Well I have been reading through this site and a lot of the postings over the past two days and thought that I would go ahead and post myself. I have read through a lot of stories and found that I can relate to many of them.
On November 1st, after a Holloween that I drank way too much, after that I decided that I was going to stop drinking for awhile. I didn't think (and still don't) that I was far enough in the hole to need AA or other counseling, I thought that through the internet I would be able to work this out on my own and with online support like I found here. Well 4 days later (and 4 days of abstinence) I went home from work only to find that my husband didn't think I could do it on my own and had arranged for an intervention.
I walked in the door only to find some stranger, my family (parents and aunt) and my husband sitting in the living room discussing my problem. Then my husband tells me of these in-patient clinics that he has found for me and that it will help me. I was so angry that he did not even give me a chance to try this on my own. After listening to what each person (my family) had to say I decided and we agreed that I would attend outpatient treatment.
So for the past 10 days, my life has been consumed with this outpatient program.

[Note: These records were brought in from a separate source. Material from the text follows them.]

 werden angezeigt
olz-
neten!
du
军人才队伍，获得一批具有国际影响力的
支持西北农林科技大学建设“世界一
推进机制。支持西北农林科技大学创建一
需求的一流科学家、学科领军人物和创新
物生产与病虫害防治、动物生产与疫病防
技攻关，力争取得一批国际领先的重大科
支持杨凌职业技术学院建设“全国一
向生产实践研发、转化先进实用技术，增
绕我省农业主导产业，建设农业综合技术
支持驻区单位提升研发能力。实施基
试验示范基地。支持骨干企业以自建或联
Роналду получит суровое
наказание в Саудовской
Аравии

I work from 8:30 to 5:30 then have to go to group meetings Monday, Tuesday and Thursday from 6:30 to 7:30, have a meeting with my counseler for an hour every week and on saturdays attend group sessions from 10:30 - 12:30. My life is consumed with doing this treatment. I just feel like I was not allowed to prove to myself that I could do it on my "own" (my less orthodox way). Moreover, I feel like I do not have anytime for myself. On Wednesdays and the weekends are now my only time that I am able to do yoga and jog - activities in my life that I feel are essential for my mental health.
After finding MWO this is the type of treatment that I think would better help me, however, I just don't know how I can make my husband believe that this would help. Although I have not had a drop of alcohol in 17 days I do not feel, as my husband wants to believe, that it is because of the group meetings. I am not going to say that they don't work, because they do, it is something about knowing that if you have a drink, you have to walk back into that group and tell them that you are back at day 1 that keeps me from drinking.

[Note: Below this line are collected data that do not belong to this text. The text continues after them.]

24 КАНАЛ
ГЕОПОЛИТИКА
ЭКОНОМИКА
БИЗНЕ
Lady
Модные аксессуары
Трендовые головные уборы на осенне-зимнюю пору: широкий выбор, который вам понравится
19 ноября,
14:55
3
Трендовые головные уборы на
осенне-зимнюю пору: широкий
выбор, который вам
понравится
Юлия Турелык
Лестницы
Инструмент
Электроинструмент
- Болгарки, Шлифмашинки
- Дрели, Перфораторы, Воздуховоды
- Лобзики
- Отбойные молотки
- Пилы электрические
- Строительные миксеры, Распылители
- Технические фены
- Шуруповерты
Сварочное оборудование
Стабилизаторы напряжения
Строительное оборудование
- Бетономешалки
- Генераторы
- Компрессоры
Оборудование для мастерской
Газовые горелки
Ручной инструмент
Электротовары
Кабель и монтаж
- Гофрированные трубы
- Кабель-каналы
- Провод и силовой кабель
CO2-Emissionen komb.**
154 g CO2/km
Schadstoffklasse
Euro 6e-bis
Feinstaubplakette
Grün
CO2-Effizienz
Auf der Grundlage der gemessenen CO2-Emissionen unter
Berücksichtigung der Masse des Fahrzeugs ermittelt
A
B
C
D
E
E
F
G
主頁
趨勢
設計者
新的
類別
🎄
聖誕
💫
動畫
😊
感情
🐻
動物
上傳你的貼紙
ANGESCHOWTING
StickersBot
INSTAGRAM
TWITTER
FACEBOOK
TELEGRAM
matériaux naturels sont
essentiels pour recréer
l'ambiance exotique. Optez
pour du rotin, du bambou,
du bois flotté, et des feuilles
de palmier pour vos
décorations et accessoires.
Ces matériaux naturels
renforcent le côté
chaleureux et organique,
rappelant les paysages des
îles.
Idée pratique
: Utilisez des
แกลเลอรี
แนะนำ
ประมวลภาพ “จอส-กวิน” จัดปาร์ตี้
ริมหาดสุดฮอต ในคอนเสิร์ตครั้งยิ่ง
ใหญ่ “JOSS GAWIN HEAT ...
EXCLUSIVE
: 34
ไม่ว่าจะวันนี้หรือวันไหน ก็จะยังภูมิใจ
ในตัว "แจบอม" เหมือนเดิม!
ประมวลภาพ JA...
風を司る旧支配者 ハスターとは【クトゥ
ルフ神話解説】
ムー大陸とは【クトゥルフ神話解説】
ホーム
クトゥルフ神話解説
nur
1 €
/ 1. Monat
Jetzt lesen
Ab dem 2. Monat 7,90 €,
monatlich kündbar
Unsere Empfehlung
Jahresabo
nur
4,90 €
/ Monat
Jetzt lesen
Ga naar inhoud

I have told my husband about this site and asked him to read some of the postings. But he has yet to do this. It seems that he wants me to do things his way and is not being as receptive to my requests as I am to his. Today I ordered 3 bottles of the Kudzu and plan on trying that along with the l-glutamine to not only stop cravings but also (hopefully) to allow me to drink in moderation. I told my husband about this today and he got very upset with me saying that it has only been 2 weeks and how could I even think about going back to drinking already. I explained to him that the holidays are coming up (not to mention my birthday) and that I would like to have something that will hopefully keep me from either wanting a drink or at least keep me from having more than one or two. Am I unrealistic to think that I can have a glass of wine with dinner this early in the game?? How can I get my husband to see that the outpatient treatment isn't my cup of tea? That I would do better on a program like this? Also, what is considered a relapse? Is having a glass of wine with dinner a relapse? I know somebody else on here had spoken of this but I just really don't see how this outpatient treatment is going to make me see a new light, find a new power that is going to solve all my problems.

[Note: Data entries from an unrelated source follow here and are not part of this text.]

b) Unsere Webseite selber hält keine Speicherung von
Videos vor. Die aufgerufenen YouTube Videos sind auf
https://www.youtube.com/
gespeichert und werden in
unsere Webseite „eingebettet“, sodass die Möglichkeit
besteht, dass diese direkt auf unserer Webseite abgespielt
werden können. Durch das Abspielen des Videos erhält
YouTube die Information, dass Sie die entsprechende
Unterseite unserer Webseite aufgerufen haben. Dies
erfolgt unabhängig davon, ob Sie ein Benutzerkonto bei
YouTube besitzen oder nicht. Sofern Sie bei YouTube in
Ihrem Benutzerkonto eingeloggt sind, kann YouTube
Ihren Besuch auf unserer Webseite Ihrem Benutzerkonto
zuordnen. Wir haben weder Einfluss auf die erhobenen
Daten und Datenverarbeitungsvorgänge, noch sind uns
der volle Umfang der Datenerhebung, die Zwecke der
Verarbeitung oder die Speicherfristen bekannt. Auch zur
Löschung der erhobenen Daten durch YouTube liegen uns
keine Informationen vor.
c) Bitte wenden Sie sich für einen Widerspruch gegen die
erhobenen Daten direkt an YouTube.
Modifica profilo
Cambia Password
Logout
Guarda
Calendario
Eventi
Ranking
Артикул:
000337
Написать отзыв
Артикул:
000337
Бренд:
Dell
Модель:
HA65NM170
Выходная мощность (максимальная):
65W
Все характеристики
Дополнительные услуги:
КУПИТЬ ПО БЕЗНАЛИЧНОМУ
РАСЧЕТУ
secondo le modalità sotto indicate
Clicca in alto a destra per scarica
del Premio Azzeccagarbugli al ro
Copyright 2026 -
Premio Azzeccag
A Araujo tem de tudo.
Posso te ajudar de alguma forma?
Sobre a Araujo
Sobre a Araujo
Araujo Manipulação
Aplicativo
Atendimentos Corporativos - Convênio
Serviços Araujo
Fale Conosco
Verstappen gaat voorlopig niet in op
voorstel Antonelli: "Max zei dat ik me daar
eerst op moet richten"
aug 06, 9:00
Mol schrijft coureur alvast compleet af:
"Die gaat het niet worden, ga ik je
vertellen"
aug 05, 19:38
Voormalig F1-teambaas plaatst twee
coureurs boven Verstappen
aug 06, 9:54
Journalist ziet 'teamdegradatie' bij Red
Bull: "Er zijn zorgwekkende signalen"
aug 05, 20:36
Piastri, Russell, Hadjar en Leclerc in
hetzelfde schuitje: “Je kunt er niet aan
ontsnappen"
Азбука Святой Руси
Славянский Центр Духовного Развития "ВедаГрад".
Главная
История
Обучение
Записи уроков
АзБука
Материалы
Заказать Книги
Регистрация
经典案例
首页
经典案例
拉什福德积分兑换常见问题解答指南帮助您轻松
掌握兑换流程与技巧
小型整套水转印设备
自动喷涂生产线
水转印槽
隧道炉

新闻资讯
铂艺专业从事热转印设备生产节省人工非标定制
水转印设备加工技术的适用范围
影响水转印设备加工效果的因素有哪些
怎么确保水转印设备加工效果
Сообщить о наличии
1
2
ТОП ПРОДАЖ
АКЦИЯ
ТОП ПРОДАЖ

Also, I had mentioned in one of the sessions that one day I want to be able to go have wine with dinner or attend a social event and have a drink. Everybody in the group laughed and said "oh yeah your new here... it's never going to happen, you'll fall back into a relapse" This lack of encouragement really discourages me, especially after reading through here about so many people being able to drink in moderation with the help of supplements and topamax (which I am not so sure about yet).
Anyhow, sorry this is so long and jumpy, I just needed to get it out there. Thank you for taking the time to read this and I appreciate any resposes that anybody has. Also thank you for writing on other posts they have been an insperation for me.